Cooking Recipe Calypso Bars

Recipe Ingredients

8 oz White chocolate
1/3 c Unsalted butter
1/4 c Dark rum
1/2 c Pistachio nuts
1/3 c Candied cherries; chopped
1 1/3 c Finely shredded coconut
1 oz Semisweet chocolate; melted

Directions

Grease a shallow 11" x 7" baking pan with butter; line base with
parchment or waxed paper. Heat white chocolate, butter, and half of
rum together in a large bowl placed over a pan of gently simmering
water, stirring until well blended.
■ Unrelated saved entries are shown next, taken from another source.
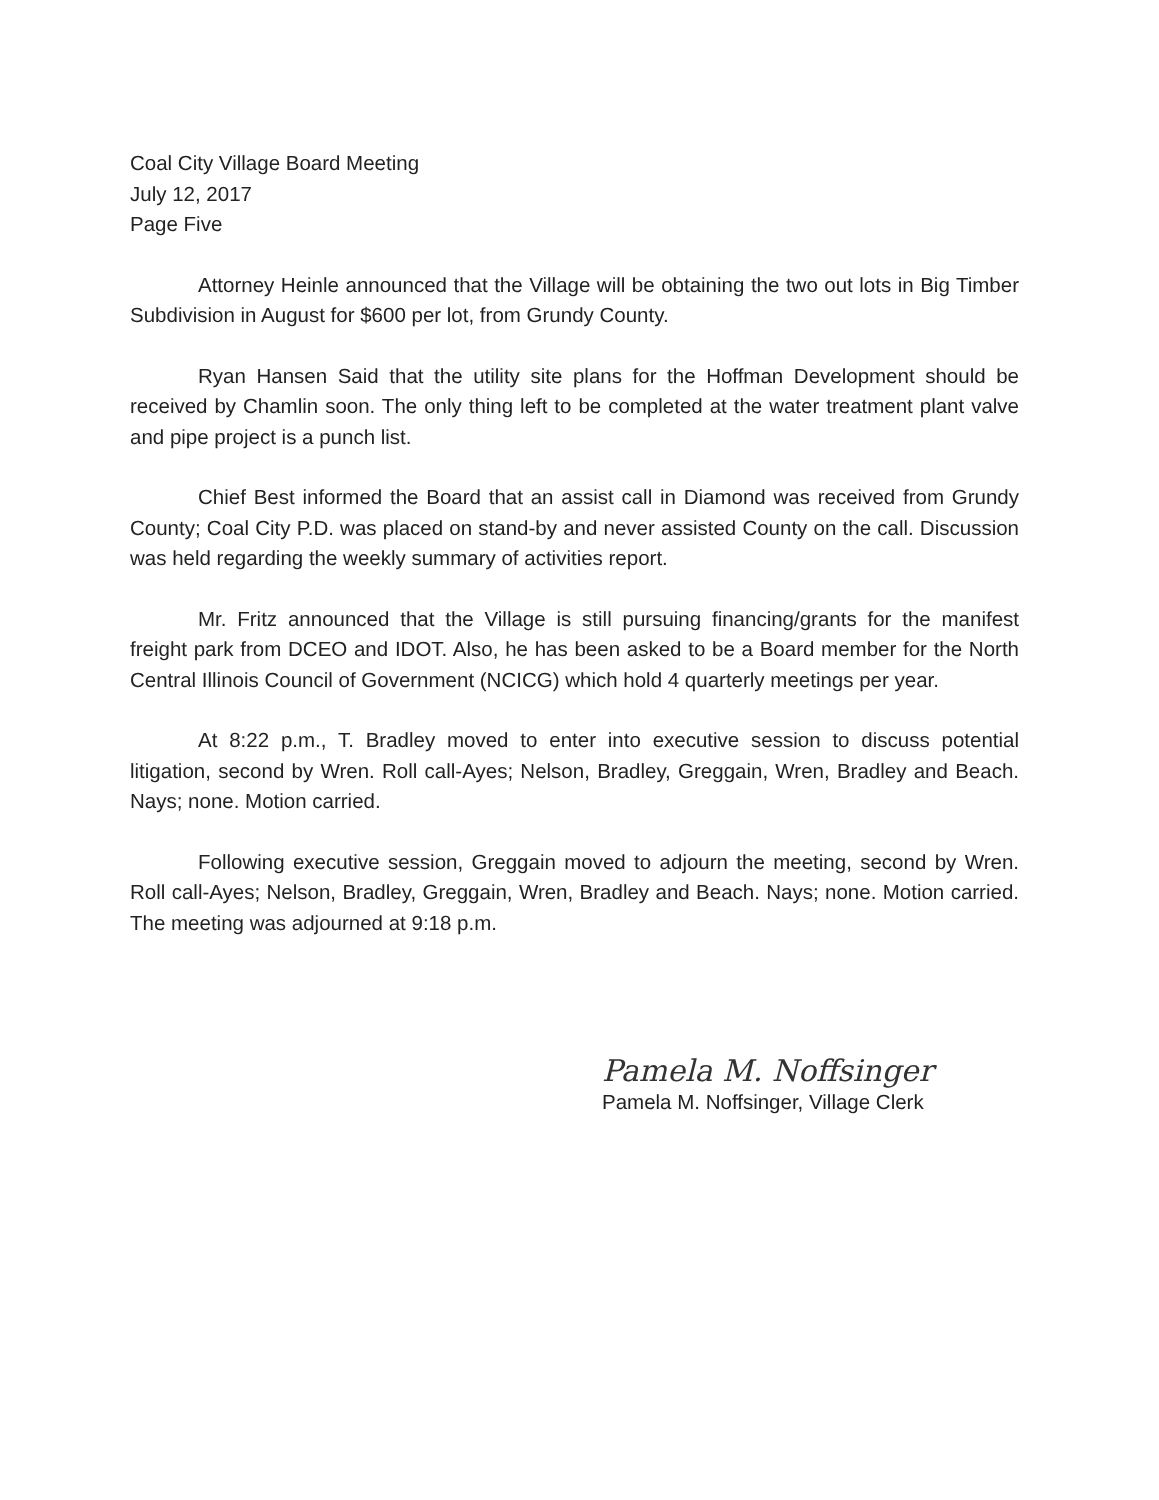Coal City Village Board Meeting
July 12, 2017
Page Five
Attorney Heinle announced that the Village will be obtaining the two out lots in Big Timber Subdivision in August for $600 per lot, from Grundy County.
Ryan Hansen Said that the utility site plans for the Hoffman Development should be received by Chamlin soon. The only thing left to be completed at the water treatment plant valve and pipe project is a punch list.
Chief Best informed the Board that an assist call in Diamond was received from Grundy County; Coal City P.D. was placed on stand-by and never assisted County on the call. Discussion was held regarding the weekly summary of activities report.
Mr. Fritz announced that the Village is still pursuing financing/grants for the manifest freight park from DCEO and IDOT. Also, he has been asked to be a Board member for the North Central Illinois Council of Government (NCICG) which hold 4 quarterly meetings per year.
At 8:22 p.m., T. Bradley moved to enter into executive session to discuss potential litigation, second by Wren. Roll call-Ayes; Nelson, Bradley, Greggain, Wren, Bradley and Beach. Nays; none. Motion carried.
Following executive session, Greggain moved to adjourn the meeting, second by Wren. Roll call-Ayes; Nelson, Bradley, Greggain, Wren, Bradley and Beach. Nays; none. Motion carried. The meeting was adjourned at 9:18 p.m.
Pamela M. Noffsinger
Pamela M. Noffsinger, Village Clerk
Remove from heat; stir in
remaining rum. Roughly chop pistachio nuts; add 3/4 of nuts to
chocolate mixture with cherries and coconut. Mix well. Spread
mixture evenly in prepared pan. Finely chop remaining nuts. Put
melted semisweet chocolate in a small paper piping bag; cut a small
hole in the bottom of bag. Pipe squiggly lines of chocolate all over
top of mixture, then sprinkle with finely chopped nuts. Chill 4 to 5
hours or until firmly set. Cut in 30 pieces. Remove from pan with a
flexible spatula. Keep refrigerated or in a cool place until serving.
From "The Book of Cookies" by Pat Alburey.